- Director: Nick Love
- Screenplay: Nick Love
- Cast: Danny Dyer, Stephanie Leonidas, Calum MacNab
- Cinematography: Simon Stolland
- Editing: Pani Scott
- Score: Alfie Godfrey
- Genre: Comedy
- Runtime: 96 minutes
Ah, the ‘c word’. Not ‘cocaine’, on display in copious amounts here. Nor is it ‘cockney’. Or ‘cringe’, though that fits best. I shan’t spell out the real word – if you want to hear it fired in quick succession like a machine gun with Tourette’s, go see ‘Marching Powder‘; it’s about an absolute sod, Jack Jones (Danny Dyer), who has an addiction to drugs and zero self-control. He has a wife too, treated like an afterthought. What she sees in him is anyone’s guess.

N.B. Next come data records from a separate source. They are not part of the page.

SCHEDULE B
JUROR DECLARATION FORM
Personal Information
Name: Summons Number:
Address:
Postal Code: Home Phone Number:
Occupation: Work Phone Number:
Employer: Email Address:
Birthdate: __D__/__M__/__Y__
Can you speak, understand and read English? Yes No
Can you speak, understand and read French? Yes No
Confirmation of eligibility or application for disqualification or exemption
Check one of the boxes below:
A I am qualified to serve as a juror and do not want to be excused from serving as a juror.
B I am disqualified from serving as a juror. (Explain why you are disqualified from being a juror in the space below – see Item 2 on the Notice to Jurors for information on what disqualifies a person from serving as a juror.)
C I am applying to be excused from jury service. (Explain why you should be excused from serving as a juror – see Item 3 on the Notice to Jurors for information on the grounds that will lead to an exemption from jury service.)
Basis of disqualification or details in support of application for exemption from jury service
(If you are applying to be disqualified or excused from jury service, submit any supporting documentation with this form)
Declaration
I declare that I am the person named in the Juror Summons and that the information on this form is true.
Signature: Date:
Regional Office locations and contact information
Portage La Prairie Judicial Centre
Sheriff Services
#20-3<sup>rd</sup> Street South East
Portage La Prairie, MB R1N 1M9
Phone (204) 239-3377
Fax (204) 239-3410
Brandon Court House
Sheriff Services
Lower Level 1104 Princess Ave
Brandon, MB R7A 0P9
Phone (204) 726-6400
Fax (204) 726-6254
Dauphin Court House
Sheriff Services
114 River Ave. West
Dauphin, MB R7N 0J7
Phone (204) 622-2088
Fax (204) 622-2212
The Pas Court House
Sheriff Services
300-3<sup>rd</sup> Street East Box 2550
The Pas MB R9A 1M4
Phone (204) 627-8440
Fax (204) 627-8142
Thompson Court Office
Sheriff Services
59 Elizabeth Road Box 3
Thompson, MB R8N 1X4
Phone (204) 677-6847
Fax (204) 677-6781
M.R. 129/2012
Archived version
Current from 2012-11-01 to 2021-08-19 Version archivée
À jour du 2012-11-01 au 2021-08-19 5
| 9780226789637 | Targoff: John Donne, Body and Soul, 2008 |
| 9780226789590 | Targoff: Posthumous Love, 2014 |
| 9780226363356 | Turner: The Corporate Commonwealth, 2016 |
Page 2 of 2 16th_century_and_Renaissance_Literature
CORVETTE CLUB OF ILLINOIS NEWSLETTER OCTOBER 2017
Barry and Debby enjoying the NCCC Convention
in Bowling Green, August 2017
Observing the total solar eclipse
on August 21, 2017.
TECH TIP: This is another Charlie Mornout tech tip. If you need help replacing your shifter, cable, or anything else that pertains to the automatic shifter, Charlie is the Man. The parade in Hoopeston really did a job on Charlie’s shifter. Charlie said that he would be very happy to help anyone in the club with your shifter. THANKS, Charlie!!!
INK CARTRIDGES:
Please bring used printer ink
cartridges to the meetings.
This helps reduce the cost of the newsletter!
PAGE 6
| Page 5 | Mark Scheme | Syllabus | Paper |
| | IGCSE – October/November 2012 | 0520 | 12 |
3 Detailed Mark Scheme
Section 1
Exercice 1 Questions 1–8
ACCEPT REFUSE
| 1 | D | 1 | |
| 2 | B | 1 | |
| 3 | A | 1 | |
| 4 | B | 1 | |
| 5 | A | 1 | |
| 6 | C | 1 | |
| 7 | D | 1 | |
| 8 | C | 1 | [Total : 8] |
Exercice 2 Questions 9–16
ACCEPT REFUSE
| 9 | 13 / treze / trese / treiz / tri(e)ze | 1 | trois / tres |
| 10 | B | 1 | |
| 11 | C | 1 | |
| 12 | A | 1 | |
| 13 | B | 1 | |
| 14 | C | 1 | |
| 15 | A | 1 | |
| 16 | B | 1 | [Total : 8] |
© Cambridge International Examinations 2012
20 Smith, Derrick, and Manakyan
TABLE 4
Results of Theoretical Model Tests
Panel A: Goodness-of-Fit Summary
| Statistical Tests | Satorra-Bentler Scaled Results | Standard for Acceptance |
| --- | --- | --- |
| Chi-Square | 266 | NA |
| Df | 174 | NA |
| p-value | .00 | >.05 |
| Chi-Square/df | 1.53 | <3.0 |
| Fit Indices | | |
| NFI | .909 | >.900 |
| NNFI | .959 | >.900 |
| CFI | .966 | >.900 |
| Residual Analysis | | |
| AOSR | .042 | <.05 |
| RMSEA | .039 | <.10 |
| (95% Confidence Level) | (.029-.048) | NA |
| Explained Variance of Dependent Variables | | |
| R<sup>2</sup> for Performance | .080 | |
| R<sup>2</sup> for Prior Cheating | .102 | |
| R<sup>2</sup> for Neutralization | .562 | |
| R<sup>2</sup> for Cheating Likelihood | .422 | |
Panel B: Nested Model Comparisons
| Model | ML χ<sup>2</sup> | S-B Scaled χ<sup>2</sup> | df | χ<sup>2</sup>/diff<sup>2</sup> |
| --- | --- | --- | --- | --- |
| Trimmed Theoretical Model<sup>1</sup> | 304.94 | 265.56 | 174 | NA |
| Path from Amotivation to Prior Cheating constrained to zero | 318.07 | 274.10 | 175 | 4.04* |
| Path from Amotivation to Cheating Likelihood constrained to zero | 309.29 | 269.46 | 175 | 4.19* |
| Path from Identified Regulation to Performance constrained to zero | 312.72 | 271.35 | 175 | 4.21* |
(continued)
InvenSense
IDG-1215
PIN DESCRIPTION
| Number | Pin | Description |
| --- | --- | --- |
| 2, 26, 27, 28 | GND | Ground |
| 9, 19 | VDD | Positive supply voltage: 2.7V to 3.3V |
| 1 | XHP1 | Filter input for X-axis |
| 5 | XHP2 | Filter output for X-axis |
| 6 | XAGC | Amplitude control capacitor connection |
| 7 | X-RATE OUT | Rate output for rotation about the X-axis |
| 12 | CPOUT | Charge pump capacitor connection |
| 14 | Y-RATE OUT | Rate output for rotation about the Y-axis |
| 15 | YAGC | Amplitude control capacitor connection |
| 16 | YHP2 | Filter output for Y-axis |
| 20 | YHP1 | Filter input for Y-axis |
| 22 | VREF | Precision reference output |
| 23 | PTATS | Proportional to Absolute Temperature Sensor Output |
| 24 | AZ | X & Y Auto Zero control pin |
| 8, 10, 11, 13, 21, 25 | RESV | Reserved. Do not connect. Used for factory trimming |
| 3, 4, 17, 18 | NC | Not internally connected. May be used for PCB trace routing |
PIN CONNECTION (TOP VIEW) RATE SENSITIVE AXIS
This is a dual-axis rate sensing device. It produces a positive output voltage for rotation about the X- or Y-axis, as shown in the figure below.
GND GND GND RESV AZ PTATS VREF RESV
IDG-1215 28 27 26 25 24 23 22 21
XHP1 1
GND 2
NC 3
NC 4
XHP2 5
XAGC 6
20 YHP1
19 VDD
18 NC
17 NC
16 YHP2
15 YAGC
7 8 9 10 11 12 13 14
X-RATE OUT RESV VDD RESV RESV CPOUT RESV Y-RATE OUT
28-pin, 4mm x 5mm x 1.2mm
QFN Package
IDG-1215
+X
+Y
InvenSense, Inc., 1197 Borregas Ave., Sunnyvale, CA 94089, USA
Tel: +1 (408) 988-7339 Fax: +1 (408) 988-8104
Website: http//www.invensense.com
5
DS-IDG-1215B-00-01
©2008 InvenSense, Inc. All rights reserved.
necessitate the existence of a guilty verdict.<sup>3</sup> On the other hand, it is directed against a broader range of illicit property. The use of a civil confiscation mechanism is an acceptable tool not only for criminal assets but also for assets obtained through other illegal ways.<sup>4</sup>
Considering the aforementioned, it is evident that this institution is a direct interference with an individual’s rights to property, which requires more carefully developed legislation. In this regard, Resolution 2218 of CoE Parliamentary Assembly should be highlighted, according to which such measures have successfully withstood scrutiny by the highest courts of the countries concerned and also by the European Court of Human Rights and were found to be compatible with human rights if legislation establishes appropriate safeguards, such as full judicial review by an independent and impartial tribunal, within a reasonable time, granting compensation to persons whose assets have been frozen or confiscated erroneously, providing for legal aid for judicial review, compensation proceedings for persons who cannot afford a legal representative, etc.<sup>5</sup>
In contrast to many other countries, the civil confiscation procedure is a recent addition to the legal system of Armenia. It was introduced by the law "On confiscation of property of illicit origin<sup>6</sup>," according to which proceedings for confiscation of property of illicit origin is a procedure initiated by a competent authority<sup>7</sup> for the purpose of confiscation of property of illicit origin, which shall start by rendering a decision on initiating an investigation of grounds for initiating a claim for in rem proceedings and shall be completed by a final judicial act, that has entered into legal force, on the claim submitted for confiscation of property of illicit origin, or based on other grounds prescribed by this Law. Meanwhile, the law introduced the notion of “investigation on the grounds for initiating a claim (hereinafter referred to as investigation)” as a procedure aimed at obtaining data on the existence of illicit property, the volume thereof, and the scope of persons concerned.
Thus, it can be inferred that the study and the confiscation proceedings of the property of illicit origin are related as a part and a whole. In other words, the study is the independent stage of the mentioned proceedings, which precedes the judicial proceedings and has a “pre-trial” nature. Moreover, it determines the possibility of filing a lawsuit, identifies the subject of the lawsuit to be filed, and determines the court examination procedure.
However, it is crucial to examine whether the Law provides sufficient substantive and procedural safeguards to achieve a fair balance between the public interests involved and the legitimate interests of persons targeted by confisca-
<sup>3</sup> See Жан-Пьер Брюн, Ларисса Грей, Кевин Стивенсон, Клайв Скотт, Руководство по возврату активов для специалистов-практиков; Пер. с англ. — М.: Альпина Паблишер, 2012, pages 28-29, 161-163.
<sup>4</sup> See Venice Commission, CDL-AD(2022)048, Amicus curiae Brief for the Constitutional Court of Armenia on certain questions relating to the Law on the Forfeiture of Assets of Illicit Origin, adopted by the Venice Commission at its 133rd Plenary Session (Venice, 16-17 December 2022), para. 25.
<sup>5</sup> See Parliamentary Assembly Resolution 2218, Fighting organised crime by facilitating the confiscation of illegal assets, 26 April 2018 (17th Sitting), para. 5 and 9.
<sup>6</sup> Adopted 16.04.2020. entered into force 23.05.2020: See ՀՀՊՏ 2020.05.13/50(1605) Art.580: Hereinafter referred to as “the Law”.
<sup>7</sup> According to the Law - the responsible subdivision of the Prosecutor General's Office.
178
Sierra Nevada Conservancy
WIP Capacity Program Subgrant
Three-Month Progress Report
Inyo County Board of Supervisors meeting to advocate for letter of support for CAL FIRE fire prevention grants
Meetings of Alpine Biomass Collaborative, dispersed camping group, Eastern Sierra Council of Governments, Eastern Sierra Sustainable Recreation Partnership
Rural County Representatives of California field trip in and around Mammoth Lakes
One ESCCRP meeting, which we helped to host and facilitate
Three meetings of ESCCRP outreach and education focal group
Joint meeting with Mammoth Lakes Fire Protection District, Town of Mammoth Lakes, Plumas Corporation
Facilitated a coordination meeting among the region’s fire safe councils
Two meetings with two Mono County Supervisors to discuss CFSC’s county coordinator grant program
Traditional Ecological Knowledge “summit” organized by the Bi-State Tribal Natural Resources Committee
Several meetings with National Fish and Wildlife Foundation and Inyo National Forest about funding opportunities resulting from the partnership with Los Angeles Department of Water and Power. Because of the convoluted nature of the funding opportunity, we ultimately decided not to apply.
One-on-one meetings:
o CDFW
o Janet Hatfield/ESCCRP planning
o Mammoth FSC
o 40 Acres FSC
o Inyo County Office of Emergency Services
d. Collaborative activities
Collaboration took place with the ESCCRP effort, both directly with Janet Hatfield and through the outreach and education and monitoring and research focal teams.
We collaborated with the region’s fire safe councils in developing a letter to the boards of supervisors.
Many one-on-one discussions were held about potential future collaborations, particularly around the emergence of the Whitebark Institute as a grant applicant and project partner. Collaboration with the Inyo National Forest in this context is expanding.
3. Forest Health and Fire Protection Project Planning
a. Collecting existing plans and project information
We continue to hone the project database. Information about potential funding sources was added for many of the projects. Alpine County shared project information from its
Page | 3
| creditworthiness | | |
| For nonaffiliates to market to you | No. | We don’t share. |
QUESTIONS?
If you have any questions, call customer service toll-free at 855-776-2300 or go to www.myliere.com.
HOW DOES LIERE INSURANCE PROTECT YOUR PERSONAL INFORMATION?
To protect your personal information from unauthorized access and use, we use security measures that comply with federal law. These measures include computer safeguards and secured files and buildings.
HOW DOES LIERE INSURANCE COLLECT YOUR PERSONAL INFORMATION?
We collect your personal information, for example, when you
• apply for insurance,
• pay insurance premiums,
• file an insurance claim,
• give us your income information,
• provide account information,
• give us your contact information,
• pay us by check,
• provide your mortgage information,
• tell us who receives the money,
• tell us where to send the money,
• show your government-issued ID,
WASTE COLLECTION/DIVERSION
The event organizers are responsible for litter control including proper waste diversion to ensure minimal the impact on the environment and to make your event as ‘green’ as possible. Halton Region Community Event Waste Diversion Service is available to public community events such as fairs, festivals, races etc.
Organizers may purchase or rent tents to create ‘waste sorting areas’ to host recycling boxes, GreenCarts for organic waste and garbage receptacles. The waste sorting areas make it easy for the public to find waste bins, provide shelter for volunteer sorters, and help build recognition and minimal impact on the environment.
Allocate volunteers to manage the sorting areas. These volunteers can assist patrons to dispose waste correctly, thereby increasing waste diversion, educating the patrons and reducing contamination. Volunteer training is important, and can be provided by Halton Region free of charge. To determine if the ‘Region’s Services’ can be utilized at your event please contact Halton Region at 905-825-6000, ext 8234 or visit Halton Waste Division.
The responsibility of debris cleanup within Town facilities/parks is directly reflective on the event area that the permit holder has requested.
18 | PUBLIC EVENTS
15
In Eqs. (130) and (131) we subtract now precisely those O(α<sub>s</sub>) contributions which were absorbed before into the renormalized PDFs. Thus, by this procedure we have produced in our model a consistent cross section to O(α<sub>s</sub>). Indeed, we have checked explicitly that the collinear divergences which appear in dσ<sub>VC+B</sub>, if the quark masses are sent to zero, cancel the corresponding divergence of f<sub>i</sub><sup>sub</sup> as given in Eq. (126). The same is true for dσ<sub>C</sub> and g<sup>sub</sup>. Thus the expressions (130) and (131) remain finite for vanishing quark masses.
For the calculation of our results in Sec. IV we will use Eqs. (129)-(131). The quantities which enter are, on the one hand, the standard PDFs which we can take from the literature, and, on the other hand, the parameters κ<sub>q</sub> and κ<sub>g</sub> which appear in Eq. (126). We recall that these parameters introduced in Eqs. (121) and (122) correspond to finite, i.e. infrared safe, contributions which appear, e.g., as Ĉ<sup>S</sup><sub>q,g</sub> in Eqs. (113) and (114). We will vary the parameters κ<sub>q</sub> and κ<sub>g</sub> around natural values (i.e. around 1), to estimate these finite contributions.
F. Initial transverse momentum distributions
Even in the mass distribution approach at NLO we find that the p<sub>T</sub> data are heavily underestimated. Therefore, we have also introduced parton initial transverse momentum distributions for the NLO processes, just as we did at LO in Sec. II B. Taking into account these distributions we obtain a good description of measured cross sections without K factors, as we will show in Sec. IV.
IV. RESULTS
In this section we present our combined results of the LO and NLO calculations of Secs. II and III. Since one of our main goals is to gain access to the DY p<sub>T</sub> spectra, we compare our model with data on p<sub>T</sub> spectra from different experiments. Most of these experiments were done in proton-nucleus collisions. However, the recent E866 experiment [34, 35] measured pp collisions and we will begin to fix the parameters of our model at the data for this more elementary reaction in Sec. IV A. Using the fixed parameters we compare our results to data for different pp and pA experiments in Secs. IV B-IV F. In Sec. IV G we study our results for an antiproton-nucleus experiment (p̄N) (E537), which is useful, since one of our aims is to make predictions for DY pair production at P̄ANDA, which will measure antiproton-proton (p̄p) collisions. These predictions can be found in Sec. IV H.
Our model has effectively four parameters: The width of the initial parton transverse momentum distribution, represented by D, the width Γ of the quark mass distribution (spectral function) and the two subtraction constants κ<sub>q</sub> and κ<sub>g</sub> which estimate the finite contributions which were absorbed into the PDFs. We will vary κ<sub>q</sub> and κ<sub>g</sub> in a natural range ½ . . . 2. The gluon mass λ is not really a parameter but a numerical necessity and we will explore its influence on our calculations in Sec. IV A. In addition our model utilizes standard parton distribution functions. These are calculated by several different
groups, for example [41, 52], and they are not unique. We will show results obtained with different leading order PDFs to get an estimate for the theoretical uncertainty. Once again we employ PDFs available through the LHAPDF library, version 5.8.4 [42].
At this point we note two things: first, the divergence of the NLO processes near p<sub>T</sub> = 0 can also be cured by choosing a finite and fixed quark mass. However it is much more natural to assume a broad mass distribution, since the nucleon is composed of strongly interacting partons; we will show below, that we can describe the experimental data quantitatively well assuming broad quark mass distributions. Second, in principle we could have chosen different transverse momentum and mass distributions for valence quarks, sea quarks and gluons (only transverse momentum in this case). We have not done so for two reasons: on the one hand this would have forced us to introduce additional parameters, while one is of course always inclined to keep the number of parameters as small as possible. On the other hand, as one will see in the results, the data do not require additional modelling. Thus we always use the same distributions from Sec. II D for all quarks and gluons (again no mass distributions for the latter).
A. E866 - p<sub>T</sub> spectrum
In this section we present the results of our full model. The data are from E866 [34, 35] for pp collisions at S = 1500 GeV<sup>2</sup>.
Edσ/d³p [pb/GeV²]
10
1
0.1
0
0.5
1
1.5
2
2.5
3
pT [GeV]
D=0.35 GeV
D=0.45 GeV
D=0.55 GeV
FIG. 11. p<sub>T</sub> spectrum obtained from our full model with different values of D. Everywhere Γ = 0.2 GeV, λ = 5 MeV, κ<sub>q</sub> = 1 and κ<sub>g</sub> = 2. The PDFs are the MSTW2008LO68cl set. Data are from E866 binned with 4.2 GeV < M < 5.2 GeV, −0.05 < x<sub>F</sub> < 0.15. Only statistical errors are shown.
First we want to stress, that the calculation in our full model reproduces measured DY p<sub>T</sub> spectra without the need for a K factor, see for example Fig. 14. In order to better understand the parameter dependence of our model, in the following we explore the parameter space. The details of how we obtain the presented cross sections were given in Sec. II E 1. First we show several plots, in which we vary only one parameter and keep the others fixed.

Following a brawl with rival football supporters, Jack faces a prison sentence unless he can prove to the court he can turn his life around. What does he do? He picks another fight. He snorts another line of crack. Every time he comes within a 5 mile radius of cleaning up his act, he self-sabotages, paying his old friend nose candy a visit. So much coke was inhaled, I was worried he’d end up resembling Danniella Westbrook.
Danny Dyer is definitely no actor, his fourth wall breaks make it seem as if he’s presenting his life story, if it were the most pathetic biography ever told. A Wikipedia entry doesn’t even exist (at time of writing), as if to say ‘we don’t wish to soil our site with this filth’.
This movie didn’t do anything for me. Wait, that’s not strictly true – it polluted my ears with its incessant swearing. It’s the type of thing that would appeal to a certain ilk; the beer swigging, non-woke men you’d find chanting and cheering their favourite footy team at the pub with the lads.
The short runtime of 96 minutes felt like a stretch; we get it – he’s a loser beyond the point of redemption. It reminded me of something I flushed down the toilet. Did not leave me in ‘high spirits’.